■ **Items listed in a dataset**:
────────────────────

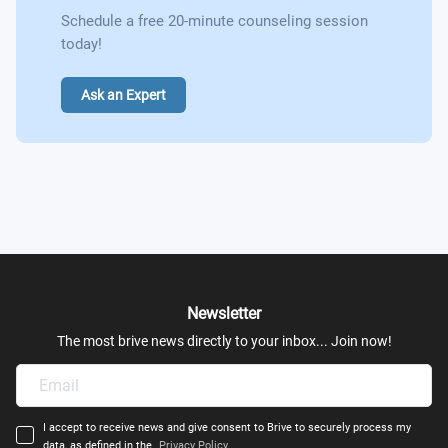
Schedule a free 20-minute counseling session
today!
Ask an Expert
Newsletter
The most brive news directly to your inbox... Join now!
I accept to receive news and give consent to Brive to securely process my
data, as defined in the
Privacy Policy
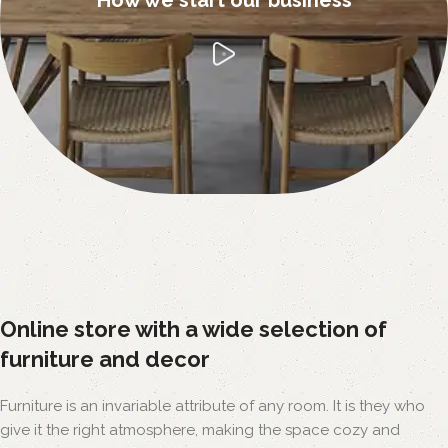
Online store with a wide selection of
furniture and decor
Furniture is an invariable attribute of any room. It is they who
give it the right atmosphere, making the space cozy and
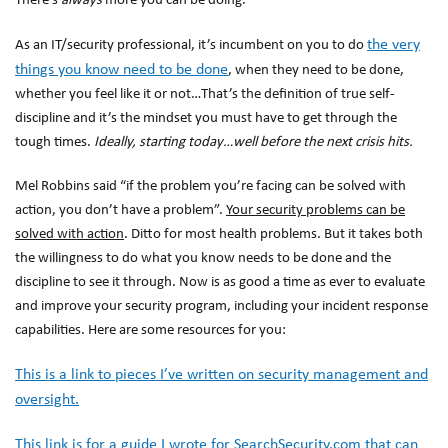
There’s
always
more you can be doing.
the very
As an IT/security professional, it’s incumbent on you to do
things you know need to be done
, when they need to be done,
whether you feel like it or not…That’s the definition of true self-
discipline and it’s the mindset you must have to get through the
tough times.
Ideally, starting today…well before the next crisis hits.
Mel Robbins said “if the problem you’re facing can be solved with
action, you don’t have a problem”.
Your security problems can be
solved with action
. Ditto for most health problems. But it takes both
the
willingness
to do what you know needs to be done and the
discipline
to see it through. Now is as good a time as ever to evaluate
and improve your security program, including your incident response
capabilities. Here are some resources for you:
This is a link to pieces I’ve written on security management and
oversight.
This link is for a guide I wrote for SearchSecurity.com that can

────────────────────

■ **TRY IT**: Update the material above by replacing "action" with "effort" wherever it appears, keeping every other word unchanged. Leave the pictures out of your answer.

■ **ANSWER FOR THIS EXERCISE**:
Schedule a free 20-minute counseling session
today!
Ask an Expert
Newsletter
The most brive news directly to your inbox... Join now!
I accept to receive news and give consent to Brive to securely process my
data, as defined in the
Privacy Policy
Online store with a wide selection of
furniture and decor
Furniture is an invariable attribute of any room. It is they who
give it the right atmosphere, making the space cozy and
There’s
always
more you can be doing.
the very
As an IT/security professional, it’s incumbent on you to do
things you know need to be done
, when they need to be done,
whether you feel like it or not…That’s the definition of true self-
discipline and it’s the mindset you must have to get through the
tough times.
Ideally, starting today…well before the next crisis hits.
Mel Robbins said “if the problem you’re facing can be solved with
effort, you don’t have a problem”.
Your security problems can be
solved with effort
. Ditto for most health problems. But it takes both
the
willingness
to do what you know needs to be done and the
discipline
to see it through. Now is as good a time as ever to evaluate
and improve your security program, including your incident response
capabilities. Here are some resources for you:
This is a link to pieces I’ve written on security management and
oversight.
This link is for a guide I wrote for SearchSecurity.com that can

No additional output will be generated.